The NIH stroke scale is something repeated to the point of unintentional memorization for neurologists across the country, but the logical response to hearing the total NIHSS value that a patient has obtained is “What did the patient get points for?”. As inherent with any scale, the points may be achieved by an extremely high number of combinations. An NIHSS of 18 may be achieved by a patient with hepatic encephalopathy with no focal weakness or a patient with a full right MCA syndrome. Also now evident is that patients with low NIHSS scores (i.e. 0-5) may still be left with significant disability, nullifying the fact that significant disability is only for those with high NIHSS scores. To investigate the predictive value of different NIHSS profiles on stroke outcome, the group from the United Kingdom and Cincinnati retrospectively analyzed patients from the VISTA registry of collaborated acute stroke trails and took the patients that received either placebo or receiving a study drug with no proven efficacy on stroke outcome, however did include those receiving IV tPA as standard of care.
The patient cohort included 10,271 patients with acute ischemic stroke and separated them according to NIHSS item profiles A to F, in decreasing order of stroke severity (median NIHSS 19 for profile A and NIHSS 4 for profile F). The profiles consisted of phenotypes essentially translated with profile A being a dominant hemisphere large stroke, profile B being a non-dominant hemisphere large stroke, profile C being a dominant stroke with language deficit, profile D being a dominant stroke without language deficit, profile E being a mild non-dominant hemisphere stroke and profile F being a very mild stroke. The more severe profiles were more likely to receive IV thrombolysis treatment. They analyzed the 90 day outcome in terms of mRS and mortality rates and found that across the different profiles, the less severe profiles had increasing odds of better outcome in a step-wise manner, even with adjustments made for age and thrombolysis treatment. Interestingly, those in profile C and D had similar baseline NIHSS (10 and 9, respectively) however had a significant difference in risk of 90 day mortality (43% and 81%, respectively relative to Profile A risk).
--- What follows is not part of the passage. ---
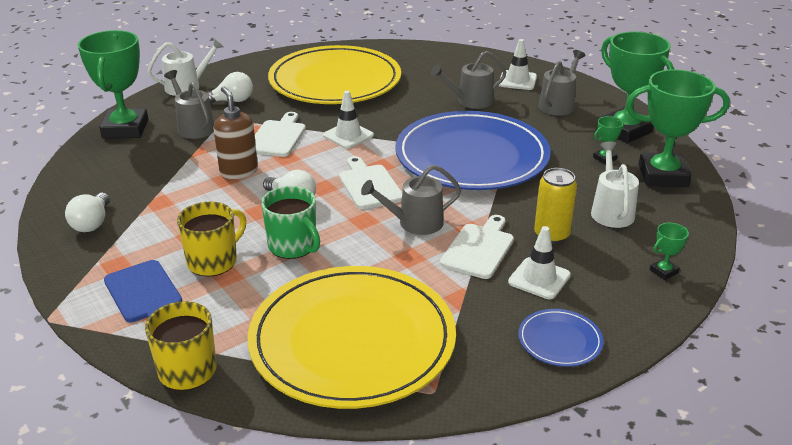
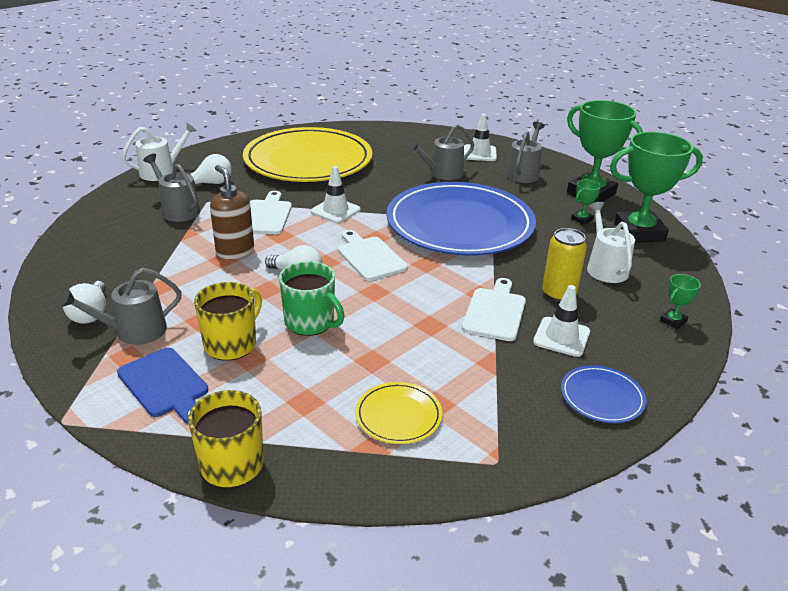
camera: 10 degrees left, 0 degrees up
green trophy [78,30,148,138] -> none
yellow plate [248,266,456,409] -> yellow plate [355,382,443,444], size x0.41
grey watering can [361,165,461,235] -> grey watering can moved to [60,268,182,345]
These results were validated with secondary independent latent class analysis using different distinct NIHSS item profiles.
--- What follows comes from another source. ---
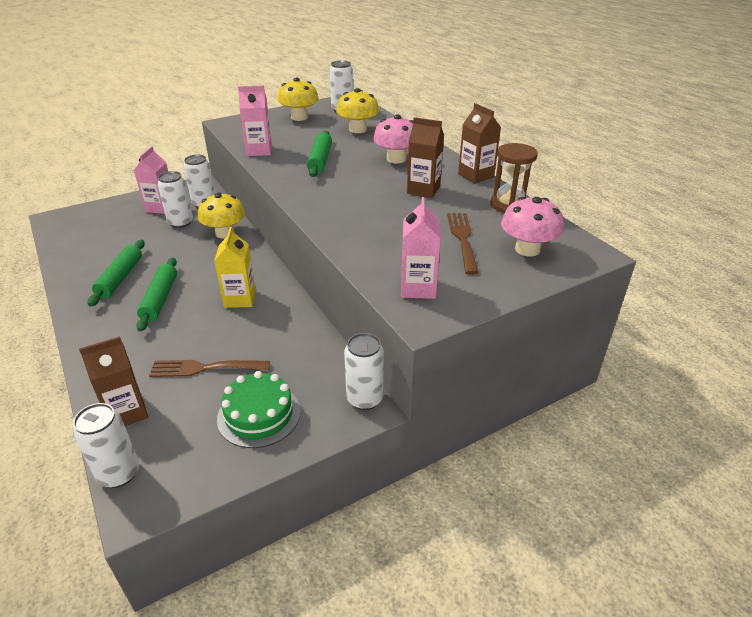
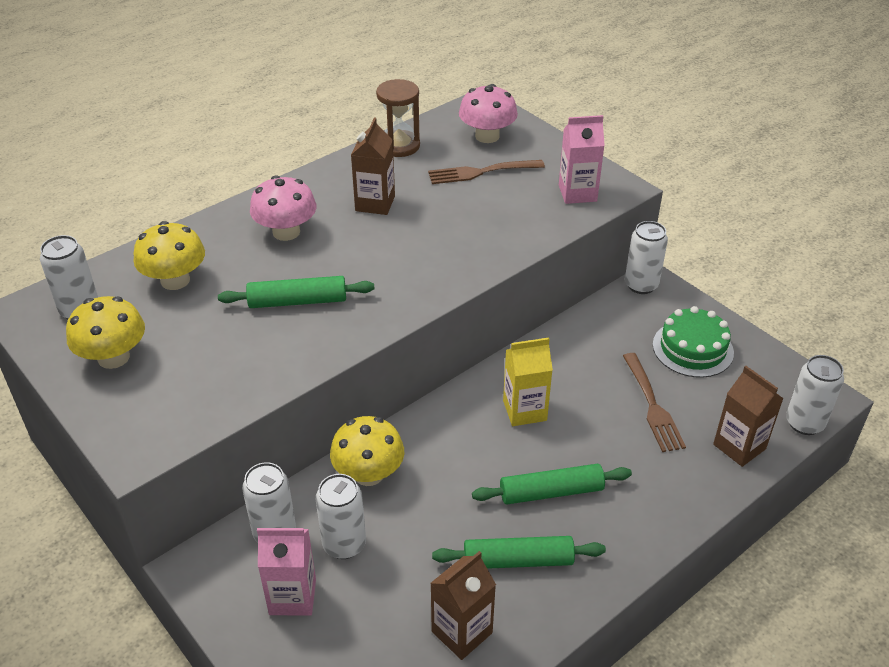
camera: 100 degrees left, 5 degrees up
pink carton [238,86,272,156] -> none
brown carton [458,103,501,184] -> brown carton moved to [430,551,496,660]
Looking deeper in to the difference in the profiles, one can see that the main difference between the profiles C and D mentioned were that profile C includes language deficit whereas profile D did not, and profile C had significantly less stroke mortality reduction compared to profile D. This is not surprising given the concept that aphasia has significant effects on rehabilitation prospects, leading to greater disability. Missed in the profiles, however, is the concept of neglect in non-dominant hemisphere strokes which is also a poor predictor of rehabilitation benefit. The group sheds light on the concept that comes to every neurologists’ mind when assessing the true symptoms a patient possesses when making decisions for thrombolysis and further intervention which is that a point given for aphasia is different than a point given for sensory deficit (all points are not equal). Perhaps this may be an early step in an NIHSS overhaul such as giving more points for things such as aphasia or finding a way to present patients as fitting a certain NIHSS profile instead of simply reporting a number, as we can see that the profile provides more valuable information regarding stroke outcome.
@DrVikasNeuro
If we would start using objective evaluations of dead and damaged neurons via brain scans we could probably vastly improve the prediction rate. We would also then be able to tell if any interventions during the hyperacute phase worked to slow down or stop the neuronal cascade of death.